Saved entries
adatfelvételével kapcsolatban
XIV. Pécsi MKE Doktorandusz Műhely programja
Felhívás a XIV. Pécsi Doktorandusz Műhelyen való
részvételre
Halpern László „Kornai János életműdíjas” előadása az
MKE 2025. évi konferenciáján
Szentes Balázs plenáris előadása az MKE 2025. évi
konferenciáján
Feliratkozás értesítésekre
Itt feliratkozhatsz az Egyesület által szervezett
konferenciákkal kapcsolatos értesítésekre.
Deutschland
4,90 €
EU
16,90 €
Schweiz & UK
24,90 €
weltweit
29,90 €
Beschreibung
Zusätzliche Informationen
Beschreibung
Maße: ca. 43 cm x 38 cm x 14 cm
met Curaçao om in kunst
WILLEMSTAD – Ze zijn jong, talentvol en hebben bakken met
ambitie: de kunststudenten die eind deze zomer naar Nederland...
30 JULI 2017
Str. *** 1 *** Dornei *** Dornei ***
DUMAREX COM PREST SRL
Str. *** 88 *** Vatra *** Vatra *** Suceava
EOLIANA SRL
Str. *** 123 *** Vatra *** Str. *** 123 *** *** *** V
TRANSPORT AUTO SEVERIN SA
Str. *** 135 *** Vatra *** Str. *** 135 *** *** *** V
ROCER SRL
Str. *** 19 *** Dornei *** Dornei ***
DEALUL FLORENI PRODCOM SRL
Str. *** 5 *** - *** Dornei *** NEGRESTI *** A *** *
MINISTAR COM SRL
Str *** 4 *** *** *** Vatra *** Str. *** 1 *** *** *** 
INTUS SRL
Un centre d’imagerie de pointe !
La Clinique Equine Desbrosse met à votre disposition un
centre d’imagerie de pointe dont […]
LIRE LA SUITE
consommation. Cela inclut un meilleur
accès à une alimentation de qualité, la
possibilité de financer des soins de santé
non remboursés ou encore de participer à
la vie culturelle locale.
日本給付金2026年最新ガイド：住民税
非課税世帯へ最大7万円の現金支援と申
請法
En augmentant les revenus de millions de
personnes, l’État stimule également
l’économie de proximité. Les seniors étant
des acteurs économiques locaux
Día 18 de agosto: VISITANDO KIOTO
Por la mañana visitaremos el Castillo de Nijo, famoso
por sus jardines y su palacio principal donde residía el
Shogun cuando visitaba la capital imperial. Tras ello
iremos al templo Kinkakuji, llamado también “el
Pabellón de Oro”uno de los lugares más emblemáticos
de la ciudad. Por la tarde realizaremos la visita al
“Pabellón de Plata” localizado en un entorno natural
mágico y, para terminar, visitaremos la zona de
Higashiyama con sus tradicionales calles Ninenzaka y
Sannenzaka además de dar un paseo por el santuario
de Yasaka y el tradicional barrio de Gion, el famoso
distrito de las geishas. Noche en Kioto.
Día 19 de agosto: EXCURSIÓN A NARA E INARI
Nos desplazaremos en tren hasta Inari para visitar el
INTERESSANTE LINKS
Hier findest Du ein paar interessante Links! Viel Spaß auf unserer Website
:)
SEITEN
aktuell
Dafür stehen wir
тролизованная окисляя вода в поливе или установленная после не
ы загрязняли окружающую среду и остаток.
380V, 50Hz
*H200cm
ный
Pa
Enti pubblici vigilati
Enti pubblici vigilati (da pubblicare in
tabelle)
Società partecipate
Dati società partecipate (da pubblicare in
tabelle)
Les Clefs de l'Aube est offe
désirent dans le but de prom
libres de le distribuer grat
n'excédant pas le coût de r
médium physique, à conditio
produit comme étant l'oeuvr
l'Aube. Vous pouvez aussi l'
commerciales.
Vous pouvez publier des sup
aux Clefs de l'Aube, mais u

Work order:
Reproduce the material line for line, starting at its first line and ending at the line that contains "En augmentant les revenus de millions de", with that line included.

Worked solution:
adatfelvételével kapcsolatban
XIV. Pécsi MKE Doktorandusz Műhely programja
Felhívás a XIV. Pécsi Doktorandusz Műhelyen való
részvételre
Halpern László „Kornai János életműdíjas” előadása az
MKE 2025. évi konferenciáján
Szentes Balázs plenáris előadása az MKE 2025. évi
konferenciáján
Feliratkozás értesítésekre
Itt feliratkozhatsz az Egyesület által szervezett
konferenciákkal kapcsolatos értesítésekre.
Deutschland
4,90 €
EU
16,90 €
Schweiz & UK
24,90 €
weltweit
29,90 €
Beschreibung
Zusätzliche Informationen
Beschreibung
Maße: ca. 43 cm x 38 cm x 14 cm
met Curaçao om in kunst
WILLEMSTAD – Ze zijn jong, talentvol en hebben bakken met
ambitie: de kunststudenten die eind deze zomer naar Nederland...
30 JULI 2017
Str. *** 1 *** Dornei *** Dornei ***
DUMAREX COM PREST SRL
Str. *** 88 *** Vatra *** Vatra *** Suceava
EOLIANA SRL
Str. *** 123 *** Vatra *** Str. *** 123 *** *** *** V
TRANSPORT AUTO SEVERIN SA
Str. *** 135 *** Vatra *** Str. *** 135 *** *** *** V
ROCER SRL
Str. *** 19 *** Dornei *** Dornei ***
DEALUL FLORENI PRODCOM SRL
Str. *** 5 *** - *** Dornei *** NEGRESTI *** A *** *
MINISTAR COM SRL
Str *** 4 *** *** *** Vatra *** Str. *** 1 *** *** *** 
INTUS SRL
Un centre d’imagerie de pointe !
La Clinique Equine Desbrosse met à votre disposition un
centre d’imagerie de pointe dont […]
LIRE LA SUITE
consommation. Cela inclut un meilleur
accès à une alimentation de qualité, la
possibilité de financer des soins de santé
non remboursés ou encore de participer à
la vie culturelle locale.
日本給付金2026年最新ガイド：住民税
非課税世帯へ最大7万円の現金支援と申
請法
En augmentant les revenus de millions de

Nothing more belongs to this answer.